Site icon The Truth About Guns

The Trace Celebrates Armed Student Who Didn’t Intervene in Umpqua Community College Spree Killing

Previous Post
Next Post

Armed Americans have no legal obligation to stop a spree killer or any other person committing a violent act. While many gun owners would feel morally compelled to use their firearm to intervene, morality is a personal issue. There are many good and entirely justifiable reasons to move away from an active shooter, whether you’re armed or not. In any case, The Trace‘s decision to name John Parker, Jr. [above] as one of 10 Americans Who Shaped the Gun Debate This Year highlights the anti-gun agitprop propagators’ abject amorality. Like this . . .

On October 1, as a student opened fire on a classroom at Umpqua Community College, in Roseburg, Oregon, another student named John Parker, Jr., decided not to intervene. At the time of the shooting, the Air Force veteran was elsewhere on campus and carrying a concealed firearm, making him the proverbial “good guy with a gun,” whom Second Amendment advocates often imagine saving the day in the event of an active shooting. “Luckily we made the choice not to get involved,” Parker told MSNBC. “We were quite a distance away from the actual building where it was happening, which would have opened us up to being potential targets ourselves.”

Again, chef don’t judge. Mr. Parker chose not to enter the field of fire at Umpqua. So be it. But The Trace is using Mr. Parker’s decision to suggest that there shouldn’t be any “good guys with a gun” (i.e. armed civilians) because they can’t do squat to prevent or stop a spree killing. Yes, well, click here for 12 Times Mass Shootings Were Stopped by Good Guys With Guns [via controversialtimes.com]. Meanwhile, file this one under willful ignorance . . .

Groups like the National Rifle Association have long argued that a heavily-armed society is a safer one, allowing civilians to protect themselves from a host of ever-present dangers, including, but not limited to, “home invaders and drug cartels and car-jackers and … campus killers.” Yet a recent study by Harvard University’s David Hemmenway suggests that owning a gun does not make you any safer. The study shows not only that so-called “Defensive Gun Use” rarely protects a person from harm, but also that such incidents are much more rare than gun advocates claim.

I’m not going to besmirch Mr. Hemenway’s eminently besmirchable reputation to refute the assertions made above. Suffice it to say, common sense tells us that NRA jefe Wayne LaPierre’s famous post-Sandy Hook pronouncement – “the only thing that stops a bad guy with a gun is a good guy with a gun” – is correct. If nothing else, the police are “good guys” who arrive at the scene of a spree killing, equipped with guns, to do that very thing.

To which gun control advocates reply: the police are trained. Civilians are not! Regardless of thousands of well-documented examples of armed Americans stopping violent attack, gun control advocates say it’s better to wait for the police than it is for armed “amateurs” to act in their own defense, or the defense of others.
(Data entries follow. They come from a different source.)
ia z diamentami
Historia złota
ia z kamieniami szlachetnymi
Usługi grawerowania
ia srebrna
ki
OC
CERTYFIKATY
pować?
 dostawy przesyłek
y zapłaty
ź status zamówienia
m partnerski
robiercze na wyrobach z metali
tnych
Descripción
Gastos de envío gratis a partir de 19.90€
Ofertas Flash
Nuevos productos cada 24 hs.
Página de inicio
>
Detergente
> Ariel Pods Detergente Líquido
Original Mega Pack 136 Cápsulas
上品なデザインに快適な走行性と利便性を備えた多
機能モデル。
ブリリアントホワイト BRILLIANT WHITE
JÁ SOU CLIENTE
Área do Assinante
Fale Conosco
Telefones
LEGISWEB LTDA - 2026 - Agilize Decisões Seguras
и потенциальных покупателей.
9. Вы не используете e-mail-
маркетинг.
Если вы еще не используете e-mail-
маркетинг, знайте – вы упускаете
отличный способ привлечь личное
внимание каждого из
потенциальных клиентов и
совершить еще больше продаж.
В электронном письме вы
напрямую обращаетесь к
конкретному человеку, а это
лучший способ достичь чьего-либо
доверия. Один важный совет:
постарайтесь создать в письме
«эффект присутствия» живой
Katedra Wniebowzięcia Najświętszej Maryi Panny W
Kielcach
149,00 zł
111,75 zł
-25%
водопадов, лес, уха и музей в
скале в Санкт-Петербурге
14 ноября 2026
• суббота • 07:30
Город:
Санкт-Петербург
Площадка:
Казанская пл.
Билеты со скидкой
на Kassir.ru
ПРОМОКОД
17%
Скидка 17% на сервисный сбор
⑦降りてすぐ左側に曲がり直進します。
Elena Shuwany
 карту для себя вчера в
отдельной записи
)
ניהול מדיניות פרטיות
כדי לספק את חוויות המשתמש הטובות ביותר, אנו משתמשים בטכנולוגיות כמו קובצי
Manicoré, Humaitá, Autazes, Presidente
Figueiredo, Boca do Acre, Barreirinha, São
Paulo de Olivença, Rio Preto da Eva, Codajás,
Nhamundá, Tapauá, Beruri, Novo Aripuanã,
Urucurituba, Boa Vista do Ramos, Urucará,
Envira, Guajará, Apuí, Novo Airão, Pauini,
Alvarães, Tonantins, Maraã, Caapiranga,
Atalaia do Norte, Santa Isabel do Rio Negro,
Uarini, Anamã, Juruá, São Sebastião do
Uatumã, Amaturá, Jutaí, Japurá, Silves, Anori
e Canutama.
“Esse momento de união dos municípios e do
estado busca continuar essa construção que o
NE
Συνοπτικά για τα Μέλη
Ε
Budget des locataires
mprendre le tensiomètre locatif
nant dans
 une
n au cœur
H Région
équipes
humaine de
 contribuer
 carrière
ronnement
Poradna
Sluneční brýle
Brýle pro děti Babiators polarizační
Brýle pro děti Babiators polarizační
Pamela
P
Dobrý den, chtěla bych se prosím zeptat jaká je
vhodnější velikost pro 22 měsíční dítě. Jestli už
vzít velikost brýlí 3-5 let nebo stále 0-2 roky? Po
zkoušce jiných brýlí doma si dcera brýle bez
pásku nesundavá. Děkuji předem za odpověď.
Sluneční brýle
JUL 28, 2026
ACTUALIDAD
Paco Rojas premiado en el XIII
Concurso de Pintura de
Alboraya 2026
As commentators have pointed out below, there’s no winning with gun control advocates. If a “good guy with a gun” intervenes in a violent attack, he’s an untrained vigilante. If he hangs fire, it’s proof that he didn’t need to be armed. If people die, well the bad guy should have been able to get a gun. Society is responsible.

Anyway you cut it, that’s an extremely amoral position. The Trace and its ilk are, in effect, condemning innocent people to death. And they’ve decided to make Mr. Parker the poster child for this position.

Parker’s statement, coming from someone devoid of a political agenda, demonstrated one of the reasons why a civilian concealed carrier has stopped only one active shooting from 2000 to 2013, according to an FBI report. As Parker explained to the MSNBC reporter, “Not knowing where SWAT was on their response time, they wouldn’t know who we were, and if we had our guns ready to shoot they could think we were the bad guys.” Without intending to, Parker was embodying a new definition of a good guy with a gun: someone who exercises common sense in the face of danger. —Mike Spies

With full understanding of his intentions – civilian disarmament – Mr. Spies is attempting to redefine “a good guy with a gun” as someone who fails to act in his or her own defense, or the defense of others. For the last time, Mr. Parker should not be criticized for his decision to keep clear of the Umpqua killer. But lionizing him, as The Trace does, shows true cowardice. And worse.